> THE TASK
Could you copy the lines below verbatim, starting at the very first line and stopping after the line that contains "0.000297, 0.878950, 0.276145]]"?

> INFORMATION GIVEN
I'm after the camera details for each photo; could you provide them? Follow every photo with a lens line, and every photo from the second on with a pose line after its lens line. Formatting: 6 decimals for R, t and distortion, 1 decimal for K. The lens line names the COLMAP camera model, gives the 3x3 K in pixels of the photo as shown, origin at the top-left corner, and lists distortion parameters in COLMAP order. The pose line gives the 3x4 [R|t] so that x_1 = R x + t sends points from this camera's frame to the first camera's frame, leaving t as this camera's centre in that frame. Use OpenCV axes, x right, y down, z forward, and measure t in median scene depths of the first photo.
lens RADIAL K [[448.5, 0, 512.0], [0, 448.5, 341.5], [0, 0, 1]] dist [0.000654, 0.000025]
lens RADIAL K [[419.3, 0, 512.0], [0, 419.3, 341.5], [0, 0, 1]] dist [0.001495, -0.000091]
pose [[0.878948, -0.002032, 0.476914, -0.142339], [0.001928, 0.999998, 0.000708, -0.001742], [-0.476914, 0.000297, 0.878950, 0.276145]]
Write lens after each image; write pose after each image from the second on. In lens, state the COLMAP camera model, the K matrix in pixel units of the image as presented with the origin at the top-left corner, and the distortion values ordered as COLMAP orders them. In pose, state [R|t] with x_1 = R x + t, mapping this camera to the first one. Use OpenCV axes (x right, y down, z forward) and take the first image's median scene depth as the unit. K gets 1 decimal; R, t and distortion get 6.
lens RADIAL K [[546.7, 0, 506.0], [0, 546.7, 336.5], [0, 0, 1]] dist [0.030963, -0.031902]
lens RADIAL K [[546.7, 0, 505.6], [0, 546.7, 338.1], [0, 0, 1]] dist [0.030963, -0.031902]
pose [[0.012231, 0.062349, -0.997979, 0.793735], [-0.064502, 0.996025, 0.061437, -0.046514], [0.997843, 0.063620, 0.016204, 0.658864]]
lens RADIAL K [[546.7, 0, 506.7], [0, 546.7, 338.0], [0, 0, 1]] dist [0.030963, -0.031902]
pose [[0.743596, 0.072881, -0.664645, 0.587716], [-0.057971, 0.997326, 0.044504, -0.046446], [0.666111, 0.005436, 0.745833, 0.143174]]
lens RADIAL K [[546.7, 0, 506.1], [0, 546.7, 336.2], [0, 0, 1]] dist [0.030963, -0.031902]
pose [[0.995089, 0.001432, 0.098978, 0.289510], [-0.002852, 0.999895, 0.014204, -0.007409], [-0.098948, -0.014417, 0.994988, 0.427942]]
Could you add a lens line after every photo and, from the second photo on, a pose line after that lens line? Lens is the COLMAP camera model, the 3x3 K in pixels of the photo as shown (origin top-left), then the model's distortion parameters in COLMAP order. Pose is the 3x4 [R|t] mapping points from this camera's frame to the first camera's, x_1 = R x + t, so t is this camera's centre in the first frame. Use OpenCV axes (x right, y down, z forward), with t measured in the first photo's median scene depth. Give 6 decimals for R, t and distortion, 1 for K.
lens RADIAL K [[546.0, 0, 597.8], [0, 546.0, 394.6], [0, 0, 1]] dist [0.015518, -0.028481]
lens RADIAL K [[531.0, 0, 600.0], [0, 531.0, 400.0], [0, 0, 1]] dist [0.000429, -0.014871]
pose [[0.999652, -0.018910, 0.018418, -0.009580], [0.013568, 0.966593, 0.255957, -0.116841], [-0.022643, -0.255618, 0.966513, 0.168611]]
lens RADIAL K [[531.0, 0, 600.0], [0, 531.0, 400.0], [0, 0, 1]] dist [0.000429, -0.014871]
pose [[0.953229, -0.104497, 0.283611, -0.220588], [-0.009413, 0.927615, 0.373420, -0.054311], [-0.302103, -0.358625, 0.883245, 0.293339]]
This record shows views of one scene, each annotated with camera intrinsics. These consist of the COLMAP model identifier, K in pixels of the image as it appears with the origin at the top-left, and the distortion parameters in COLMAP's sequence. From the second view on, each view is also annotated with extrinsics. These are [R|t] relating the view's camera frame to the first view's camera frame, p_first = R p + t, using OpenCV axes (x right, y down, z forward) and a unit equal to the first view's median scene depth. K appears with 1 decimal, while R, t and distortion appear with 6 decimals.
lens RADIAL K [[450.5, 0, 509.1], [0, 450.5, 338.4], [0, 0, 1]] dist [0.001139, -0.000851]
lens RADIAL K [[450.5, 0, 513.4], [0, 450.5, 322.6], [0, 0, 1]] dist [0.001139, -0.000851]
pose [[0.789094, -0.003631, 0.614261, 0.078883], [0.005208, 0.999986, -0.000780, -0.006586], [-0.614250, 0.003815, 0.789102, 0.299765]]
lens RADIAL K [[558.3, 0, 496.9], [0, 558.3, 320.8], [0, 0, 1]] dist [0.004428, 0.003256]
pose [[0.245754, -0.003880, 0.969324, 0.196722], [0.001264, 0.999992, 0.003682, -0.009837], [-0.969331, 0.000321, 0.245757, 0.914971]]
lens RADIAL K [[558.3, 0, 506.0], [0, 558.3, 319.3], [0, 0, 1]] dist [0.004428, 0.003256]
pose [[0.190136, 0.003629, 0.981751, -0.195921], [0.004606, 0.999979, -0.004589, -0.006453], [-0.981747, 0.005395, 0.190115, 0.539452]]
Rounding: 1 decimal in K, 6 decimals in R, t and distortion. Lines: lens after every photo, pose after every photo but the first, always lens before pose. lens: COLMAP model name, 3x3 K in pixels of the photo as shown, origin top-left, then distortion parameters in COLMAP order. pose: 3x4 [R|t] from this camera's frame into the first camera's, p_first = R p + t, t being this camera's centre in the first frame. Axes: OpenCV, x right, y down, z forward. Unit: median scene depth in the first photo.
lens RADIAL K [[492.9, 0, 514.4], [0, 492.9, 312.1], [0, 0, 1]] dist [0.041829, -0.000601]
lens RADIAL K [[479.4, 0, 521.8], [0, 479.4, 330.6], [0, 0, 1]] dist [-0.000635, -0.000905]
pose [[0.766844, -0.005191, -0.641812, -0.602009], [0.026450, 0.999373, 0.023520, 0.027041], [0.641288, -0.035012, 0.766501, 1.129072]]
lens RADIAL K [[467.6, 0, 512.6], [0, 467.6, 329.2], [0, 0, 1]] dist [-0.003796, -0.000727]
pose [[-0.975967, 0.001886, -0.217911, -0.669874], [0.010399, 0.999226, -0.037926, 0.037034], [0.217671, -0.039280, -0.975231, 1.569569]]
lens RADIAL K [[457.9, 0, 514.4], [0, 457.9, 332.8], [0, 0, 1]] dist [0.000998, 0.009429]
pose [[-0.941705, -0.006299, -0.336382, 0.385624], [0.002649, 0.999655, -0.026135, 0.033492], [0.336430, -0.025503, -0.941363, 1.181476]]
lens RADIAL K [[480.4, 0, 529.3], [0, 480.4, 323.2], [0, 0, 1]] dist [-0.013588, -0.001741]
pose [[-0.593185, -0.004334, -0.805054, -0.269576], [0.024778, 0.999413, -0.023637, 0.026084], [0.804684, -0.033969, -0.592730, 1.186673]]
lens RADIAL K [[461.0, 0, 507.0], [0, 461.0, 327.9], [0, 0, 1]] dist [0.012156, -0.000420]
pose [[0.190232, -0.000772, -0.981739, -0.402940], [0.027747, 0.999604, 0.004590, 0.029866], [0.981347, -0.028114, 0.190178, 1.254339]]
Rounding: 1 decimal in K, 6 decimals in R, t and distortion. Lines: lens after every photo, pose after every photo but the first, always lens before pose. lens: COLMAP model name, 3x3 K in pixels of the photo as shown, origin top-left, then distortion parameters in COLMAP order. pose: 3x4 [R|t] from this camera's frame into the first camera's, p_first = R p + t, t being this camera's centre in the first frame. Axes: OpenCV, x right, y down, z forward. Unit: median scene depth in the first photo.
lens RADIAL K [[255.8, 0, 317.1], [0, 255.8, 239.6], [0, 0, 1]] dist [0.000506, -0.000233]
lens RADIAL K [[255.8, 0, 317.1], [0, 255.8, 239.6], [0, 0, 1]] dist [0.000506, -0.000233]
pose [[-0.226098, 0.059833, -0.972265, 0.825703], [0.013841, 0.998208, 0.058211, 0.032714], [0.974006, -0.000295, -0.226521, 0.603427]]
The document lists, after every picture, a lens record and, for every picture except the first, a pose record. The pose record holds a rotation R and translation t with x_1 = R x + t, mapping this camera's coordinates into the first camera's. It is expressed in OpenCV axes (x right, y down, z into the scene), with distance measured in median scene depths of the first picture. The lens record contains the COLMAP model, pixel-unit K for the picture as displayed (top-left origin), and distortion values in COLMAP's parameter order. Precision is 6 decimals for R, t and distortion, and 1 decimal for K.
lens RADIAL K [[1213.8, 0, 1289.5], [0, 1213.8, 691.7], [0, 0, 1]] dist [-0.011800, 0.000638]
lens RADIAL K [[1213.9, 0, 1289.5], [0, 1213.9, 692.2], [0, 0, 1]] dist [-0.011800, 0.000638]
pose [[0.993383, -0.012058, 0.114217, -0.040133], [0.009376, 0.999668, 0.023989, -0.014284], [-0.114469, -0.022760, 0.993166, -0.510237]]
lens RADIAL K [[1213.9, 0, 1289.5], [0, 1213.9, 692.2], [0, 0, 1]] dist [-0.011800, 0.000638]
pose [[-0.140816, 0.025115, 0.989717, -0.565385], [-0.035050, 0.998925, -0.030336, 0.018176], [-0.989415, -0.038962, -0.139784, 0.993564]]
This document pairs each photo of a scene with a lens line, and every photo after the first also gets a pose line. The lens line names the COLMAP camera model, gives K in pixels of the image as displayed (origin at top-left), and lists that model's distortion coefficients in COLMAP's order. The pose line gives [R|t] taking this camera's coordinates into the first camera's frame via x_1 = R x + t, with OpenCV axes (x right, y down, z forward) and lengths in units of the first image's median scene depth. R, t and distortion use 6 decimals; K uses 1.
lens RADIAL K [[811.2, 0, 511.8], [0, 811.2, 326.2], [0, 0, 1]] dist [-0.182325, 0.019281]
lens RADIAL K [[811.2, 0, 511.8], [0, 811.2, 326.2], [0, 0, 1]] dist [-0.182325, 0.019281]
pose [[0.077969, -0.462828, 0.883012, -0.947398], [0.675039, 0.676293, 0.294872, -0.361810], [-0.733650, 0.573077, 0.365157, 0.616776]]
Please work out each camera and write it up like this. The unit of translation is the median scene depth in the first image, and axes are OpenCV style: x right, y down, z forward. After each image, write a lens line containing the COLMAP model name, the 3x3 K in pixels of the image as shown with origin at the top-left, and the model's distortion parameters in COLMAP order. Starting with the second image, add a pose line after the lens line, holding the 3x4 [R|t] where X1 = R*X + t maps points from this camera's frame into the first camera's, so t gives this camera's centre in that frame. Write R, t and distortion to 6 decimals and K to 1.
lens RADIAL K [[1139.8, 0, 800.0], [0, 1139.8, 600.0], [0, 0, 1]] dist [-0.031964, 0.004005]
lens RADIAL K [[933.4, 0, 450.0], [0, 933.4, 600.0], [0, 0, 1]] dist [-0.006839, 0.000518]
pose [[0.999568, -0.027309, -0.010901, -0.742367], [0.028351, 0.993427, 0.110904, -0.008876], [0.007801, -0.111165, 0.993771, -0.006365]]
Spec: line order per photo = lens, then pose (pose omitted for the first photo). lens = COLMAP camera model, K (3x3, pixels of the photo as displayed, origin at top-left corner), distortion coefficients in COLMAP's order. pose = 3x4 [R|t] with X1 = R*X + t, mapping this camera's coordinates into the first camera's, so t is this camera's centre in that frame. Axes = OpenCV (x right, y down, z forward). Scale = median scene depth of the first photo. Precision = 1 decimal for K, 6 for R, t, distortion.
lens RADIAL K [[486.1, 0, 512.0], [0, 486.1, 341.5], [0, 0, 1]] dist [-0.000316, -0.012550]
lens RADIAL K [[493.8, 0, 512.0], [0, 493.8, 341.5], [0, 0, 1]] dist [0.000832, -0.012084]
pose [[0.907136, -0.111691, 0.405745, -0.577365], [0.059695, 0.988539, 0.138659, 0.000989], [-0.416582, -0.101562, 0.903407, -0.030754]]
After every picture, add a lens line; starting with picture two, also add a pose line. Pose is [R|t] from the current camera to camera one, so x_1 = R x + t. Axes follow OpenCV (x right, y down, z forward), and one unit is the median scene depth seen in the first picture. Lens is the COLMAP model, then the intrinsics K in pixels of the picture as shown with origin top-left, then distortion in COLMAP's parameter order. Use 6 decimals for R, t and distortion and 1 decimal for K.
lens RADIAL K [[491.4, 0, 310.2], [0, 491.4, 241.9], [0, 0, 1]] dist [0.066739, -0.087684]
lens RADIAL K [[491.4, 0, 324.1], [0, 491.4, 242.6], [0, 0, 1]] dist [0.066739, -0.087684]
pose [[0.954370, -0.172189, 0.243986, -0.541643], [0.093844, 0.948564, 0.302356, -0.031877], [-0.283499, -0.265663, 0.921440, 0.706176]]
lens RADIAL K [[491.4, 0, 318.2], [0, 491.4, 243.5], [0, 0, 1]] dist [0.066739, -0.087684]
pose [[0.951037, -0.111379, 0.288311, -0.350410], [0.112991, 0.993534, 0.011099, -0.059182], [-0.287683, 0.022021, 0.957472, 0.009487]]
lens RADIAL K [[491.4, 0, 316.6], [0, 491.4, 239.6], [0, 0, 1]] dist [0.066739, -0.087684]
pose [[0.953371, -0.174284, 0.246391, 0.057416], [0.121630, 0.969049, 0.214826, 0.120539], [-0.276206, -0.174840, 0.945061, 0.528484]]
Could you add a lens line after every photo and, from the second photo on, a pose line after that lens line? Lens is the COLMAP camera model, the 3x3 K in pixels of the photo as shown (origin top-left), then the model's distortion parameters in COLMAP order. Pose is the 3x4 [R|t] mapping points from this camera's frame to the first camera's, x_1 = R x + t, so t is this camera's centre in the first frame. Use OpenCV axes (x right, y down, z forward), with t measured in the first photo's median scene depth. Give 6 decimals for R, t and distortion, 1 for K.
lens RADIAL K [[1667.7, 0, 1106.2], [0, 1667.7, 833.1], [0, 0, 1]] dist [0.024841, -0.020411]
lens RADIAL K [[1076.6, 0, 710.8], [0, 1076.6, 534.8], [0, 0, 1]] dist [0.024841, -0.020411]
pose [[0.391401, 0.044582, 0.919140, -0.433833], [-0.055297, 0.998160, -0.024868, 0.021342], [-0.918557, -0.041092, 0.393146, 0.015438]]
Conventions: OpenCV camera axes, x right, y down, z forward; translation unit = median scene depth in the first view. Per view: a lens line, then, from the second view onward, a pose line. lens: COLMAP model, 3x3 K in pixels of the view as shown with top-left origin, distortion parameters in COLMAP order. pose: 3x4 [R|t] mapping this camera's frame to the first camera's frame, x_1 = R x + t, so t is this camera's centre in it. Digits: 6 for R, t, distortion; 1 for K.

> TASK RESPONSE
I'm after the camera details for each photo; could you provide them? Follow every photo with a lens line, and every photo from the second on with a pose line after its lens line. Formatting: 6 decimals for R, t and distortion, 1 decimal for K. The lens line names the COLMAP camera model, gives the 3x3 K in pixels of the photo as shown, origin at the top-left corner, and lists distortion parameters in COLMAP order. The pose line gives the 3x4 [R|t] so that x_1 = R x + t sends points from this camera's frame to the first camera's frame, leaving t as this camera's centre in that frame. Use OpenCV axes, x right, y down, z forward, and measure t in median scene depths of the first photo.
lens RADIAL K [[448.5, 0, 512.0], [0, 448.5, 341.5], [0, 0, 1]] dist [0.000654, 0.000025]
lens RADIAL K [[419.3, 0, 512.0], [0, 419.3, 341.5], [0, 0, 1]] dist [0.001495, -0.000091]
pose [[0.878948, -0.002032, 0.476914, -0.142339], [0.001928, 0.999998, 0.000708, -0.001742], [-0.476914, 0.000297, 0.878950, 0.276145]]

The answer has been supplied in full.